Jérôme Besnard : La droite parlementaire n’a pas fait son deuil des défaites de 2012 et 2017.  C’est inédit. Dans le même temps le « bonapartisme » de la droite qui sous-tendrait qu’il existe un chef naturel est un leurre : souvenons-nous de l’affrontement Giscard-Chirac puis Barre-Chirac et Balladur-Chirac ! Depuis la mort de Georges Pompidou la droite libérale et la droite bonapartiste s’affrontent régulièrement.

Dans ces conditions, une grande primaire ouverte, avec tous les candidats et Xavier Bertrand, ne risquerait-t-elle pas de devenir une machine à calculs politiques et coups bas et participer à la division de la droite que craint par exemple Laurent Wauquiez dans son message de renoncement ?

Laurent Wauquiez se positionne pour 2027, il a raison. Il prend date  Pour lui, concourir dans les circonstances actuelles aurait été catastrophique. Le meilleur atout de la droite parlementaire, c’est son groupe à l’Assemblée nationale. Ce groupe peut sortir légèrement renforcé des élections législatives,  quelle que soit la conjoncture. D’où les candidatures annoncées à une primaire de la droite de Valérie Pécresse, Michel Barnier, Éric Ciotti et Philippe Juvin. Il reste au vainqueur de cette consultation dont les modalités restent à définir à s’entendre avec un candidat extérieur, Xavier Bertrand qui est tout sauf naturel. N’oublions pas non plus dans cette course à l’échalote la forte probabilité d’une candidature d’Éric Zemmour.

Comme l’écrit Le Monde, « Dans ce contexte, tout le monde s’attend à un automne et à un hiver marqué par une primaire « sauvage » entre le gagnant de la compétition interne au parti et l’ancien ministre du travail. » Est-ce effectivement le scénario le plus probable ?

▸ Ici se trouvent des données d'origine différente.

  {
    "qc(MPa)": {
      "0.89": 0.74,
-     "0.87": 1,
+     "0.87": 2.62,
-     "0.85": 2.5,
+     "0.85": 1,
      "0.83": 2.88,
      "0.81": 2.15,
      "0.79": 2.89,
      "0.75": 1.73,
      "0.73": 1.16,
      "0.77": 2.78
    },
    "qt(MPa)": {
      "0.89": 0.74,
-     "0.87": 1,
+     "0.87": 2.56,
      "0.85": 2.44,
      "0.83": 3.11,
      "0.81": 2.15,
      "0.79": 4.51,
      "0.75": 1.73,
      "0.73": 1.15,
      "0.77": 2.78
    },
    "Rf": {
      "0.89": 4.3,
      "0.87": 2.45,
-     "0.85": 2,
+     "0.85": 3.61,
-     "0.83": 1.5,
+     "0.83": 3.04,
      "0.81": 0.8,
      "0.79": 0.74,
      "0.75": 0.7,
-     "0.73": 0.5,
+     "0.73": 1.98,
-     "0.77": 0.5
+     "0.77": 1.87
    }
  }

Dans tous ces scénarios, on oublie un grand facteur : la parole de Nicolas Sarkozy. Depuis 2007, depuis la fin de l’ère Chirac, la droite française est sous l’emprise de Nicolas Sarkozy. Seule peut-être la prise temporaire de contrôle temporaire du parti par Laurent Wauquiez lui avait échappé. L’élection de Christian Jacob pour lui succéder a été une victoire de l’entourage de Nicolas Sarkozy qui espérait à l’époque pouvoir une énième foi revenir sur les devant de la scène. L’agenda judiciaire ne lui a pas permis. On notera avec vers quel candidat éventuel se portera  le choix de Nicolas Sarkozy. Si la droite part divisée, elle renonce de facto au second tour dans l’état actuel des choses.

Cette primaire « sauvage » pourrait-elle agir comme une sorte de marché prédictif et se révéler être la moins pire des stratégies en suscitant l’intérêt de ceux qui adhèrent aux valeurs de droite, conscients de l’enjeu de l’élection ?

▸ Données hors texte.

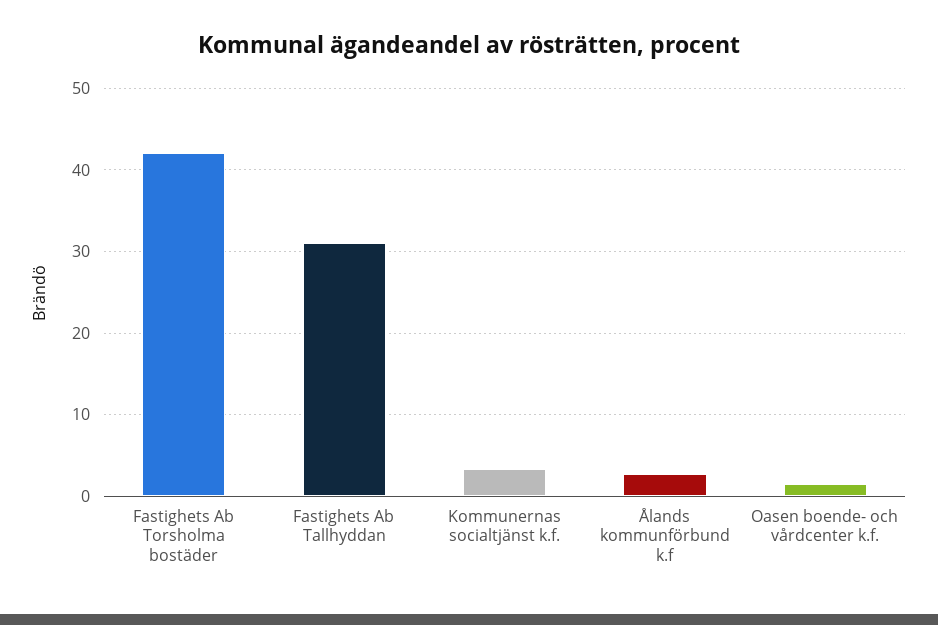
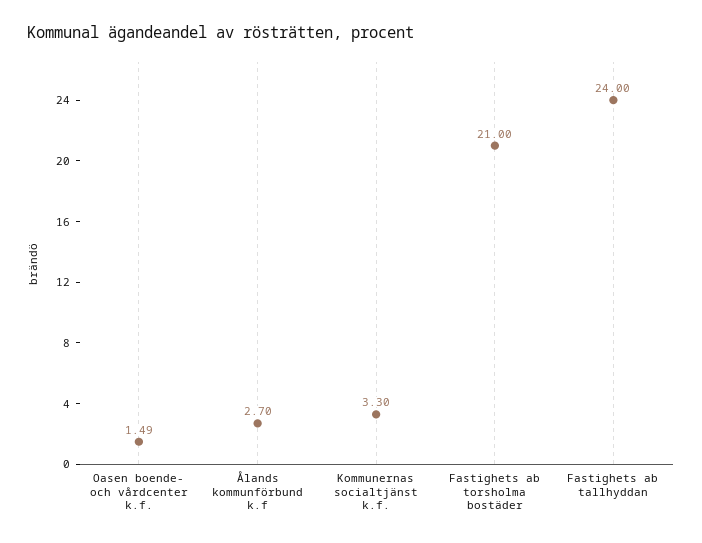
  {
-   "Fastighets Ab Torsholma bostäder": 42,
+   "Fastighets Ab Torsholma bostäder": 21,
-   "Fastighets Ab Tallhyddan": 31,
+   "Fastighets Ab Tallhyddan": 24,
    "Kommunernas socialtjänst k.f.": 3.3,
    "Ålands kommunförbund k.f": 2.7,
    "Oasen boende- och vårdcenter k.f.": 1.49
  }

Le mot « valeurs » porte en lui-même une forte tonalité relativiste. Lorsque la droite a été forte, elle a défendu des convictions et non pas des valeurs. Ce fut le cas à la veille de la Seconde Guerre mondiale avec le colonel de La Roque ou après ce conflit avec le général de Gaulle. Depuis, la droite parlementaire tente sans succès d’obtenir la quadrature du cercle : elle se rêve populaire là où elle n’est plus que bourgeoise, légitimiste quand elle flatte un orléanisme sans roi, plébiscitaire là où elle incline à mobiliser les centristes.